Given any integrable function $f\, \colon \mathbb{R}_+ \to \mathbb R$, it is relative easy to show that the best constant for which the following Poincar'e-type inequality $$ \int_{\mathbb{R}_+} f^2\,\mathrm{e}^x\,\mathrm{d}x \leq C\,\int_{\mathbb{R}_+} |f'|^2\,\mathrm{e}^x\,\mathrm{d}x \tag{1}$$ holds is $C = 4$. Indeed, we can prove $(1)$ by writing $f(x) = -\int_{x}^\infty f'(y)\,\mathrm{d} y$ and apply Cauchy-Schwarz several times. The optimality of the constant $4$ can be seen by taking $f(x) = \mathrm{e}^{-\lambda\,x}$ for $\lambda > 1/2$ and then sending $\lambda \to 1/2$. However, suppose we have further constraints on $f$ prescribed by $$ \int_{\mathbb{R}_+} f(x)\,\mathrm{d}x = 0,\quad\text{and}\quad \int_{\mathbb{R}_+} x\,f(x)\,\mathrm{d}x = 0. \tag{2} $$ How can we "sharpen" (or refine) the Poincare constant with the help of these additional restrictions? Clearly, the argument without $(2)$ relies purely on the fundamental theorem of calculus and the basic Cauchy-Schwarz inequality, I am stuck at the possibility of incorporating $(2)$ into the argument in order to refine the constant $C$ appearing in $(1)$. Thank you very much for your help!

Answer 1

Hint.

We can handle this with Calculus of Variations.
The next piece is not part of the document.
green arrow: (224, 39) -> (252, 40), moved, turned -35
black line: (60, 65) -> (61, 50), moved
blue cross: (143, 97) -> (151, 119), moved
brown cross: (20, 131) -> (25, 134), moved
Defining

$$ L(f,f',x) = \left(f^2-C(f')^2\right)e^x $$

and solving

$$ \max J(f,C)= \max\int_{\mathbb{R}^+}\left(L(f,f',x) + \lambda_1f + \lambda_2xf\right) dx $$

with $\lambda_1,\lambda_2$ Lagrange multipliers.

NOTE

Let us consider the simpler problem

$$ \max J(f,C)= \max\int_{\mathbb{R}^+}\left(f^2-C(f')^2\right)e^x dx $$

The Euler-Lagrange equation gives the stationary condition $$ Cf''+Cf'+f=0 $$

with solution

$$ f = c_1 e^{-\frac{1}{2} \left(1+\frac{\sqrt{C-4}}{\sqrt{C}}\right) x}+c_2 e^{\frac{1}{2} \left(\frac{\sqrt{C-4}}{\sqrt{C}}-1\right) x} $$

As $f$ should be integrable on $\mathbb{R}^+$ , $c_2=0$ so we follow with

$$ f = c_1 e^{-\frac{1}{2} \left(1+\frac{\sqrt{C-4}}{\sqrt{C}}\right) x} $$

and now substituting this function on $J(f,C)$ we get

$$ J(f,C)=\frac{\left(4-C-\sqrt{C-4} \sqrt{C}\right) c_1{}^2}{2 \sqrt{\frac{C-4}{C}}}=-\frac{1}{2} \left(\sqrt{C}\sqrt{C-4}+C \right)c_1^2 $$

and $\max J(f,C)=\lim_{C\to 4}J(f,C) = -2c_1^2\le 0$.

NOTE

Regarding the full problem, as the stationary condition gives the function

$$ f = c_1 e^{-\frac{1}{2} \left(\sqrt{\frac{C-4}{C}}+1\right) x}-\frac{1}{2} e^{-x} (\lambda_2 (C+x)+\lambda_1) $$

the restrictions gives us

$$ \int_{\mathbb{R}^+} f dx = \frac{1}{2} \left(c_1C -\sqrt{C-4} \sqrt{C} c_1-(C+1) \lambda_2-\lambda_1\right)=0 $$

and

$$ \int_{\mathbb{R}^+} x f dx = \frac{4 c_1}{\left(\sqrt{\frac{C-4}{C}}+1\right)^2}-\frac{1}{2} (C+2) \lambda_2-\frac{\lambda_1}{2}=0 $$

Solving for $\lambda_1,\lambda_2$ we get

$$ \cases{ \lambda_1 = \frac{4 \sqrt{C} \left(-C^{3/2}+\sqrt{C-4} C+2 \sqrt{C-4}\right) c_1}{\left(\sqrt{C-4}+\sqrt{C}\right)^2}\\ \lambda_2 = -\frac{4 \left(\sqrt{\frac{C-4}{C}}-1\right) c_1}{\left(\sqrt{\frac{C-4}{C}}+1\right)^2} } $$

and after substitution into $J(f,C,\lambda_1,\lambda_2)$ it gives

$$ J(f,C,\lambda_1,\lambda_2) = -\frac{128 \left(\sqrt{C-4}+5 \sqrt{C}\right) \sqrt{C} c_1{}^2}{\left(\sqrt{C-4}+\sqrt{C}\right)^8} $$

Here $J(f,C,\lambda_1,\lambda_2) \le 0 $ and its maximum occours as $C\rightarrow \infty$. Also as $C\rightarrow \infty$ we have $\lambda_1\rightarrow 0$ and $\lambda_2\rightarrow 0$ so the conclusion is that the problem has not solution as formulated. Does not exists such $C$.